Write poetry as sports


"Practice makes perfect" for an athlete and the same is true for a writer.

Give yourself short assignments every day. Pick a subject and write four lines on it. Write the same subject a couple of times more from a different angle or with words not found in the first one. Focus your “eye camera" and give texture, color, depth to your four lines. Is there a human element that can be introduced? Do so.

Avoid repeats of the same expressions or words in the same paragraph or two, even the same page. Use the Thesaurus to get the proper replacements. Avoid too many “and,” “then,” "just,” "I,” and many others that crawl endlessly in pursuit of writers.

 

A simple example: (my own)


First try: "The house stood on the hill. A road led to it. It was the start of summer"

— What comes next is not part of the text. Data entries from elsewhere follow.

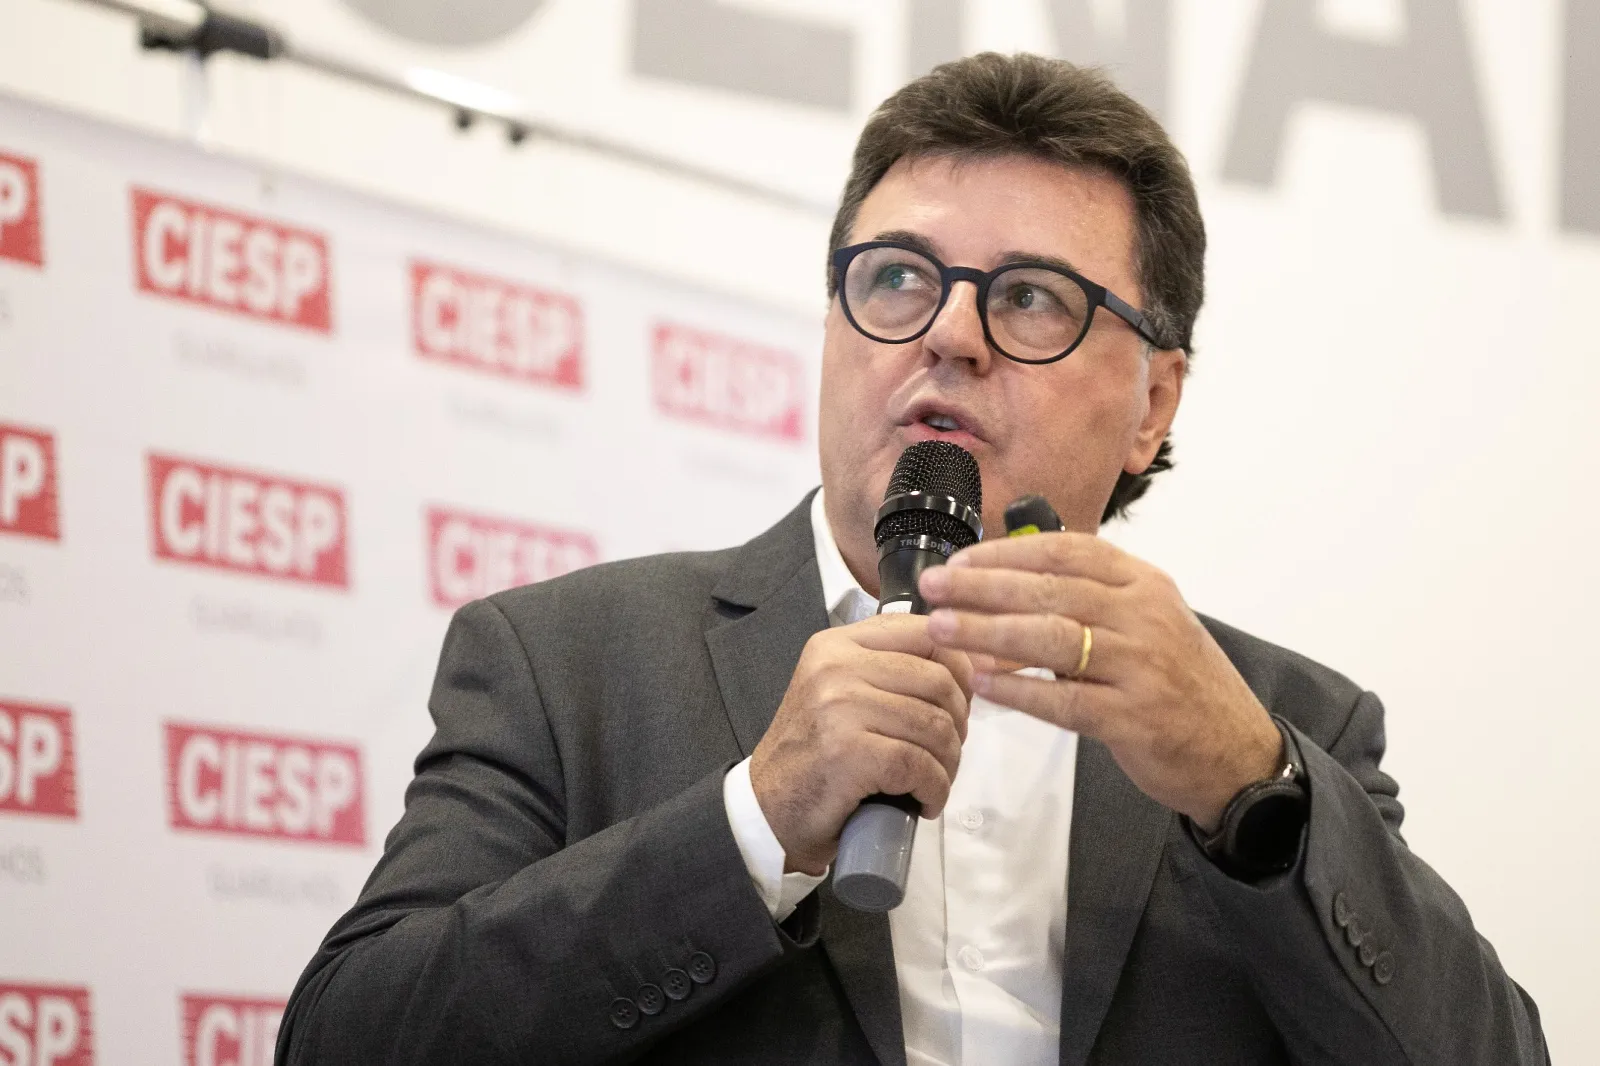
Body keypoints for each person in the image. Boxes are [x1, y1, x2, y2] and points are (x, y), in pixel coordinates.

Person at [276, 53, 1547, 1065]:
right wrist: (754, 820)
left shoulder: (1285, 727)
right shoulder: (568, 664)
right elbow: (347, 1038)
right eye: (896, 279)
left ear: (1152, 404)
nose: (948, 333)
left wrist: (1249, 789)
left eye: (1032, 297)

Second try: "You had to lift your head to see the house perched at the top of the hill. The gravel road had not been graded for years it reached to the front porch then circled to the back yard. Spring was melting gently into summer, the grass could hope to stay green for some time.”

The more you write the more you have a chance to improve your skills.

Read to others what you have written and let them tell you what they feel would make your story more interesting or improve its style. Do so with the realization that you will have to be gracious after hearing what someone may say. Remember you are free to do as you please anyway. We are all born critiques of anything and everything and in particular of others. We beam when we are asked for our opinion making us “experts" for a moment. Most of us are sincerely in want to help and not destroy.

If someone offers constructive criticism, tell him you are only interested in comments, guidelines, suggestions, opinions. That expression must be banned from all conversation.

In my writers group when the leader pointed to my turn to say something about someone's writing, I made a point to find a true quality in the work, something I liked because it was a good description or it was clever, before offering my “kind remedy for what was ailing in the piece." Now this is my opinion. Not everyone felt like I did. Encouragement and respect are what will make a writer become successful if we do not blast him into oblivion by unkind remarks.

A poet cannot be just a reporter but an artist who paints with words.

At times a reporter sounds like a fiction writer when he reports actual news. Ouch!

The best way to have sincere and valuable suggestions is by getting in a writer’s group. No group to be found, then form one yourself, and invite others to join in. Put a notice on bulletin boards at church, schools, colleges, universities, supermarkets, health clubs, bookstores, libraries.

Where to meet Coffee houses will welcome you and your friends. Make sure that everyone buys something or at least a drink . . . This should be part of the unwritten bylaws. Or the coffee house will not be there the next time you want to have a meeting. Coffee goes well with writing. If you must have tea, there are many enhanced flavors now.

Some libraries will let you use one of their small rooms.

My advice on meeting at the home of one of the members is fine if members are from your own locality or you have grown to know them. (From a class or group started in a public place.) I have known groups that met in turn at different homes.

 

Let it be known you are a writer.


When you are asked “what you do,” tell everyone you are a writer. Or say "I work as flight attendant for an airline (if you do), but I am a writer." Yes, yes, from the very start. It works so well. You do not want to become a liar or be known as a liar. So you will work very hard to make it be true. Once you introduce yourself as a writer you will have to become one.

In casual conversation, I have often mentioned that I was a writer even to the clerks at the cash register at the supermarket. After all, they want to know their clientele and they will appreciate that you give them a chance to say to others that “a writer checks out in my lane every week.” How can you not write your school assignment for the class or the group or for yourself? Do not wait for a teacher or a group leader to motivate you to write (it helps) you must take the lead yourself.

One of my favorite assignments was the one given in class by an excellent teacher. "Write about the response you received when you told everyone you met during the week that you are a writer."